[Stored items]
——
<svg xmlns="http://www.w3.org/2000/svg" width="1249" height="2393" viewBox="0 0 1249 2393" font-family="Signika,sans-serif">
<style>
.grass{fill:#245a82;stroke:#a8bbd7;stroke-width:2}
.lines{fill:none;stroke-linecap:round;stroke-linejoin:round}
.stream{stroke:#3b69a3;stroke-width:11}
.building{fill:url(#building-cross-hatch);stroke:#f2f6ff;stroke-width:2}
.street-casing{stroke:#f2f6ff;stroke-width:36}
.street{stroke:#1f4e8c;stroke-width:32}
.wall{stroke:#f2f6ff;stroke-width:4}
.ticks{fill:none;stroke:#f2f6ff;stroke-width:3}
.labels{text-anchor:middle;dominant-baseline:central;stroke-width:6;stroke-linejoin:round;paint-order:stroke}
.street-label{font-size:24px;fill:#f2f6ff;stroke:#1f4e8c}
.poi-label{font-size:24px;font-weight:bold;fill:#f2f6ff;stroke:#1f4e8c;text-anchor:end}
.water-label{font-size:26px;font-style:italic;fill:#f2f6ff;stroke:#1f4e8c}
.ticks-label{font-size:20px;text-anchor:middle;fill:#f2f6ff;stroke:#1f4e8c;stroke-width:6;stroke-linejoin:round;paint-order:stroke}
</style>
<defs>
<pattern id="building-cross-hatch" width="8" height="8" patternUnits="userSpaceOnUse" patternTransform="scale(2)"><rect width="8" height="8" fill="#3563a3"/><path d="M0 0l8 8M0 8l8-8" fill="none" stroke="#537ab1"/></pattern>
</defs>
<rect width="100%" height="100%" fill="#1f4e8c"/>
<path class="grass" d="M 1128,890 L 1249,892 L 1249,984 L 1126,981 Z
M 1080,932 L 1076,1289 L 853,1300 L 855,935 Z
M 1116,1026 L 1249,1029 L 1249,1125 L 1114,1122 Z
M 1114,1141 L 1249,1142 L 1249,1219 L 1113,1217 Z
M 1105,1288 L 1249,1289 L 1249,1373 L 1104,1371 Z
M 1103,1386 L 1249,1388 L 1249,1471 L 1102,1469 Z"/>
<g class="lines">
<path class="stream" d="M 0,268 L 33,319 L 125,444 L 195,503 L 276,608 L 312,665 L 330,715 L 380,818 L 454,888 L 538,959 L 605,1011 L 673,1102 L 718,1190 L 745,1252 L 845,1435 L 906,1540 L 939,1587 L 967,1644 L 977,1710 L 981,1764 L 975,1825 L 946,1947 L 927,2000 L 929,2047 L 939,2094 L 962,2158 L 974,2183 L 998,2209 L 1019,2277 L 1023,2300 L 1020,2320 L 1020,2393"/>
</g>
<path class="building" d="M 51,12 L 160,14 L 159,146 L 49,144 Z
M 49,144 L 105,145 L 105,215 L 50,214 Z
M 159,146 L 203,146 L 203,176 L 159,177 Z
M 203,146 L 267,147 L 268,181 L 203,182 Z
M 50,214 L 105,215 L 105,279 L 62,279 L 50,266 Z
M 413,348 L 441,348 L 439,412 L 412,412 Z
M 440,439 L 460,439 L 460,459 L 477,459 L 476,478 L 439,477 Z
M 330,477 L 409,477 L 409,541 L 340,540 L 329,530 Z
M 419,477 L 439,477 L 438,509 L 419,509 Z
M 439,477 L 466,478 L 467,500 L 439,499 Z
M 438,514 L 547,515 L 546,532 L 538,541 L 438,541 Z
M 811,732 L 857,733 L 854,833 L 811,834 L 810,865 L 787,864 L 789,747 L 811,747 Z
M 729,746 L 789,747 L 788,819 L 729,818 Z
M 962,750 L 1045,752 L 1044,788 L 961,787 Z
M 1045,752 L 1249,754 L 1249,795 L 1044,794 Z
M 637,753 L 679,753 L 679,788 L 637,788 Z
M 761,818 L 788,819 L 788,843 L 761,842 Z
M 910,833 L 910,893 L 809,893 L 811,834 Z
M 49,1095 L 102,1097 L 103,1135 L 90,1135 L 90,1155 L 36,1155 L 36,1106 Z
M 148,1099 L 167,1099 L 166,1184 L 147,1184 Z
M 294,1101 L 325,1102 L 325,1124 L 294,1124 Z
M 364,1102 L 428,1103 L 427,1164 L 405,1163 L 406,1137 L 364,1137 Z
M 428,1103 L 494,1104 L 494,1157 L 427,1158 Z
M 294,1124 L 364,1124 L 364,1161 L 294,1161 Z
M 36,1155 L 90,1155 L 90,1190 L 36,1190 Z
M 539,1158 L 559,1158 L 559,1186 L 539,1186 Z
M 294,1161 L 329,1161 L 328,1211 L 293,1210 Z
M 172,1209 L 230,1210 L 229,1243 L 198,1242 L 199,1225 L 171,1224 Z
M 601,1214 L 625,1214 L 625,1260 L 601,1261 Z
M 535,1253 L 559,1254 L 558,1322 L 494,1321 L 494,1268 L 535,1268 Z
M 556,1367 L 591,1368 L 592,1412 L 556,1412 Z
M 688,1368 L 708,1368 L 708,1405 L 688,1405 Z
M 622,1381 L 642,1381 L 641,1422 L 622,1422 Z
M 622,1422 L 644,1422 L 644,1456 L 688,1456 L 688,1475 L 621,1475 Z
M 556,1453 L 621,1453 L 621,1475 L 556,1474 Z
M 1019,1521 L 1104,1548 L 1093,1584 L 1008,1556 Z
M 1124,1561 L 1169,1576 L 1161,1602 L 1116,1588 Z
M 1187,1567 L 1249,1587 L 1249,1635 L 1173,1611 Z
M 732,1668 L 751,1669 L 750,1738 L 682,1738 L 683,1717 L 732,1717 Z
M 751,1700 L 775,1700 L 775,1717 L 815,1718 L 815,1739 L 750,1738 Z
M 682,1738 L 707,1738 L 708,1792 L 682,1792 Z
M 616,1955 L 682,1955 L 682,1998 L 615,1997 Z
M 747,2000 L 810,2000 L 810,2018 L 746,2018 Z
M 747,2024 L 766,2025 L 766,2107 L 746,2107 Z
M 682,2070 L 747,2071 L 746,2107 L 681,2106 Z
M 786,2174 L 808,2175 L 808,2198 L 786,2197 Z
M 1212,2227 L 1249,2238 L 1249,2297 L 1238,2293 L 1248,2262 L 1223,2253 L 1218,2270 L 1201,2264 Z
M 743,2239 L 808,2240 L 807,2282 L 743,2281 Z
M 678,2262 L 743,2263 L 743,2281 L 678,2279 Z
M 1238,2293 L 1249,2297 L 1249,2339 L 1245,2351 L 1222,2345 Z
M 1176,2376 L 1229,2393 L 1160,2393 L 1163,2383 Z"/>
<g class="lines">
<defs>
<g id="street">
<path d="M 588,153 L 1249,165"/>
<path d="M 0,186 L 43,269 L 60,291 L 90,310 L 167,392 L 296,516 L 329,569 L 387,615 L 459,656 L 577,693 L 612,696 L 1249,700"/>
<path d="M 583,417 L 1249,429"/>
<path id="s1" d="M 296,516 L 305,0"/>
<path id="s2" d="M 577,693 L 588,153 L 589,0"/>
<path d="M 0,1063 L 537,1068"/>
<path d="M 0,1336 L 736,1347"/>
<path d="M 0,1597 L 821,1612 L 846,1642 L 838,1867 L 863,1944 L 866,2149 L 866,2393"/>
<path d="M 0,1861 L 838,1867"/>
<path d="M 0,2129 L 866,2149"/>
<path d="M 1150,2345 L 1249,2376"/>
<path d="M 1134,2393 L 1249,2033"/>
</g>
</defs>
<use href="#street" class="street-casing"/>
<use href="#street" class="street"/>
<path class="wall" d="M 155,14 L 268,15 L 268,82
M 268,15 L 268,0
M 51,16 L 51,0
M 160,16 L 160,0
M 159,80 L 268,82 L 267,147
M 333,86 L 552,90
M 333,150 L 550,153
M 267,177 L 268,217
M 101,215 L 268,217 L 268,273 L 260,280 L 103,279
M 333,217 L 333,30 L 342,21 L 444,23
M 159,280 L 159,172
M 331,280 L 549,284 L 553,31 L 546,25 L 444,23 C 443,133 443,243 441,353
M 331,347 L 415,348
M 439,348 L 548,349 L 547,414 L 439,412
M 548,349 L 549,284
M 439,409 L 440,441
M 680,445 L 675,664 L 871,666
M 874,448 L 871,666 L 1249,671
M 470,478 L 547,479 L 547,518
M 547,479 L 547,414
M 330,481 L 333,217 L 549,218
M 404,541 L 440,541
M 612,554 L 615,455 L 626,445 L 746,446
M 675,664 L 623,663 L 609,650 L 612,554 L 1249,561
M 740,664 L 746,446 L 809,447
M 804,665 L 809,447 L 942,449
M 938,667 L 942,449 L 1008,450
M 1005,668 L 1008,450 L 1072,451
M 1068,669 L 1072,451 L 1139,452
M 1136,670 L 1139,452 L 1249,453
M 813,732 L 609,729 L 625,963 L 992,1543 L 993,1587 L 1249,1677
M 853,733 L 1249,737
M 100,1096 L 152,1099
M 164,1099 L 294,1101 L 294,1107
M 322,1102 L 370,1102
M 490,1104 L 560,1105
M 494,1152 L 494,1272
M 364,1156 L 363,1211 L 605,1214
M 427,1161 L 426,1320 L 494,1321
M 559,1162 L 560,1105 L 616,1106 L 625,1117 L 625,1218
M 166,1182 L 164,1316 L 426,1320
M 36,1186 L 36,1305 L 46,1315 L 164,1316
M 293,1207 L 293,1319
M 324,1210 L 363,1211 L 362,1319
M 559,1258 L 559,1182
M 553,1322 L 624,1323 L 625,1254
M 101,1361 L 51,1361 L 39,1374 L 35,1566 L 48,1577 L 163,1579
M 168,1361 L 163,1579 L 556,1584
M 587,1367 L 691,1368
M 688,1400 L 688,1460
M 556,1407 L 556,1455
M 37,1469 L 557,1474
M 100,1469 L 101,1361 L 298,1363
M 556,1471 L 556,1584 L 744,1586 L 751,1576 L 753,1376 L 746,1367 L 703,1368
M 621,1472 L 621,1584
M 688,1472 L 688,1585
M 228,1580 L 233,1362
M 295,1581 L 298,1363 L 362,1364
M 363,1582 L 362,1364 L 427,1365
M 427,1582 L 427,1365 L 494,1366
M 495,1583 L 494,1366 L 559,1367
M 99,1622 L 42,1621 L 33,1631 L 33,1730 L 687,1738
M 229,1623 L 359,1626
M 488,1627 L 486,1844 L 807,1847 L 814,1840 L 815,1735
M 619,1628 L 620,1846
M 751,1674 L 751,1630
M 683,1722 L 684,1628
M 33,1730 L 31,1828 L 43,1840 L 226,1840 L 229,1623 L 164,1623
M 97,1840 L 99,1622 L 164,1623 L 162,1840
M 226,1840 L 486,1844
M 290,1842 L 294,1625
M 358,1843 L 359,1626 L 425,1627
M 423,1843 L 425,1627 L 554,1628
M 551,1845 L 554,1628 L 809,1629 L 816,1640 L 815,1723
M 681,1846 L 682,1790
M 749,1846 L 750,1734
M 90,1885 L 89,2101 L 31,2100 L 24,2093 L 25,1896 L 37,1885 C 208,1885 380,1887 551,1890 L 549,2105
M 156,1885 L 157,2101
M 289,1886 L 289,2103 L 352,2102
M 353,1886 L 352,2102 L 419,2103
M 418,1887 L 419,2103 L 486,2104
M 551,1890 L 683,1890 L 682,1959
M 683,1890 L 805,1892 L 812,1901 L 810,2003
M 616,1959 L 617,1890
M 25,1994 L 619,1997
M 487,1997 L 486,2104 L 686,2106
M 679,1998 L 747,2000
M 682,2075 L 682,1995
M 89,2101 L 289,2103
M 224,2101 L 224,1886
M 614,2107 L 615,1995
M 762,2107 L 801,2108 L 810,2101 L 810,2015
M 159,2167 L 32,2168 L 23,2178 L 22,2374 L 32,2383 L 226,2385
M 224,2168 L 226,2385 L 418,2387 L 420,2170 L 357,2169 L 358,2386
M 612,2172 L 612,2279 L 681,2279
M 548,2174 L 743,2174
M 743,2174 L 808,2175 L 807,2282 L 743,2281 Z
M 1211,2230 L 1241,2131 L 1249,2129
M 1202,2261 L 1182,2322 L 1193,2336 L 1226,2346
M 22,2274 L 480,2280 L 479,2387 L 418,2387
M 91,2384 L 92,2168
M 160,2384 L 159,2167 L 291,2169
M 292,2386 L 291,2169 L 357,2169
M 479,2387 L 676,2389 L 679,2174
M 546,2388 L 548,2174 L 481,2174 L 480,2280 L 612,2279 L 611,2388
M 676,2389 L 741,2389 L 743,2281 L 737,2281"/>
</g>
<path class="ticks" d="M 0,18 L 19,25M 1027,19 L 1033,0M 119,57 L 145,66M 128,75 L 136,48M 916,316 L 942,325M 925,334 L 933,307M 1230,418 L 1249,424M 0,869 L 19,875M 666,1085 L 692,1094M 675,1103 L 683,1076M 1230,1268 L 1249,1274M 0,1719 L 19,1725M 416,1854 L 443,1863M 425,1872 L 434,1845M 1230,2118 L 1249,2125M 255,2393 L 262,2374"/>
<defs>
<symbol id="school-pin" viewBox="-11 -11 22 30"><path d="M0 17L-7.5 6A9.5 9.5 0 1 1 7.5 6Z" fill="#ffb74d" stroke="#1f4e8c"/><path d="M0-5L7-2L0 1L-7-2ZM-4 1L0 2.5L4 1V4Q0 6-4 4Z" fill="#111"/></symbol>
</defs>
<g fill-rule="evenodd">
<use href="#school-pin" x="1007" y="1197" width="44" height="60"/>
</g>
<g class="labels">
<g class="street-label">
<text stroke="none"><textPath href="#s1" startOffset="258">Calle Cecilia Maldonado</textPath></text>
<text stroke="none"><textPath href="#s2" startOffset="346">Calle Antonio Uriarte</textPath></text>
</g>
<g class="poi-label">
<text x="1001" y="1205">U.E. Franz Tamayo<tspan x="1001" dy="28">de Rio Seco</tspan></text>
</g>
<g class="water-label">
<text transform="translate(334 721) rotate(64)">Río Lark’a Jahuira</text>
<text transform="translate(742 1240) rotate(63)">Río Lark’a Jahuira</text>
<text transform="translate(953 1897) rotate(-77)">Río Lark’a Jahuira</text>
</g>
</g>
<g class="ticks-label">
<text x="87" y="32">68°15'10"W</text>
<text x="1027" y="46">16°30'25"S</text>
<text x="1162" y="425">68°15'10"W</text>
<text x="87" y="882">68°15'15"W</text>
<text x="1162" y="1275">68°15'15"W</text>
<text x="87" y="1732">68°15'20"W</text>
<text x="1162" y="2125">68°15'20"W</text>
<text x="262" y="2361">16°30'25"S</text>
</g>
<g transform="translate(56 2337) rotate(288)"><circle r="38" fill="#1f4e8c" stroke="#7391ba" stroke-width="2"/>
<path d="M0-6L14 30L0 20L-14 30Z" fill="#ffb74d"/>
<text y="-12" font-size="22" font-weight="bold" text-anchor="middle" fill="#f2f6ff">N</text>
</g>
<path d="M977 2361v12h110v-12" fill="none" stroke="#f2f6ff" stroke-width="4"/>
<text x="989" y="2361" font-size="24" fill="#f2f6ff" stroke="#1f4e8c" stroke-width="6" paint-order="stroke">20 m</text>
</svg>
——
- _Work order_: Please copy the lines above from the line with "M 427,1161 L 426,1320 L 494,1321" up to and including the line with "M 479,2387 L 676,2389 L 679,2174", exactly as written and with nothing else.

- _Your solution_:
M 427,1161 L 426,1320 L 494,1321
M 559,1162 L 560,1105 L 616,1106 L 625,1117 L 625,1218
M 166,1182 L 164,1316 L 426,1320
M 36,1186 L 36,1305 L 46,1315 L 164,1316
M 293,1207 L 293,1319
M 324,1210 L 363,1211 L 362,1319
M 559,1258 L 559,1182
M 553,1322 L 624,1323 L 625,1254
M 101,1361 L 51,1361 L 39,1374 L 35,1566 L 48,1577 L 163,1579
M 168,1361 L 163,1579 L 556,1584
M 587,1367 L 691,1368
M 688,1400 L 688,1460
M 556,1407 L 556,1455
M 37,1469 L 557,1474
M 100,1469 L 101,1361 L 298,1363
M 556,1471 L 556,1584 L 744,1586 L 751,1576 L 753,1376 L 746,1367 L 703,1368
M 621,1472 L 621,1584
M 688,1472 L 688,1585
M 228,1580 L 233,1362
M 295,1581 L 298,1363 L 362,1364
M 363,1582 L 362,1364 L 427,1365
M 427,1582 L 427,1365 L 494,1366
M 495,1583 L 494,1366 L 559,1367
M 99,1622 L 42,1621 L 33,1631 L 33,1730 L 687,1738
M 229,1623 L 359,1626
M 488,1627 L 486,1844 L 807,1847 L 814,1840 L 815,1735
M 619,1628 L 620,1846
M 751,1674 L 751,1630
M 683,1722 L 684,1628
M 33,1730 L 31,1828 L 43,1840 L 226,1840 L 229,1623 L 164,1623
M 97,1840 L 99,1622 L 164,1623 L 162,1840
M 226,1840 L 486,1844
M 290,1842 L 294,1625
M 358,1843 L 359,1626 L 425,1627
M 423,1843 L 425,1627 L 554,1628
M 551,1845 L 554,1628 L 809,1629 L 816,1640 L 815,1723
M 681,1846 L 682,1790
M 749,1846 L 750,1734
M 90,1885 L 89,2101 L 31,2100 L 24,2093 L 25,1896 L 37,1885 C 208,1885 380,1887 551,1890 L 549,2105
M 156,1885 L 157,2101
M 289,1886 L 289,2103 L 352,2102
M 353,1886 L 352,2102 L 419,2103
M 418,1887 L 419,2103 L 486,2104
M 551,1890 L 683,1890 L 682,1959
M 683,1890 L 805,1892 L 812,1901 L 810,2003
M 616,1959 L 617,1890
M 25,1994 L 619,1997
M 487,1997 L 486,2104 L 686,2106
M 679,1998 L 747,2000
M 682,2075 L 682,1995
M 89,2101 L 289,2103
M 224,2101 L 224,1886
M 614,2107 L 615,1995
M 762,2107 L 801,2108 L 810,2101 L 810,2015
M 159,2167 L 32,2168 L 23,2178 L 22,2374 L 32,2383 L 226,2385
M 224,2168 L 226,2385 L 418,2387 L 420,2170 L 357,2169 L 358,2386
M 612,2172 L 612,2279 L 681,2279
M 548,2174 L 743,2174
M 743,2174 L 808,2175 L 807,2282 L 743,2281 Z
M 1211,2230 L 1241,2131 L 1249,2129
M 1202,2261 L 1182,2322 L 1193,2336 L 1226,2346
M 22,2274 L 480,2280 L 479,2387 L 418,2387
M 91,2384 L 92,2168
M 160,2384 L 159,2167 L 291,2169
M 292,2386 L 291,2169 L 357,2169
M 479,2387 L 676,2389 L 679,2174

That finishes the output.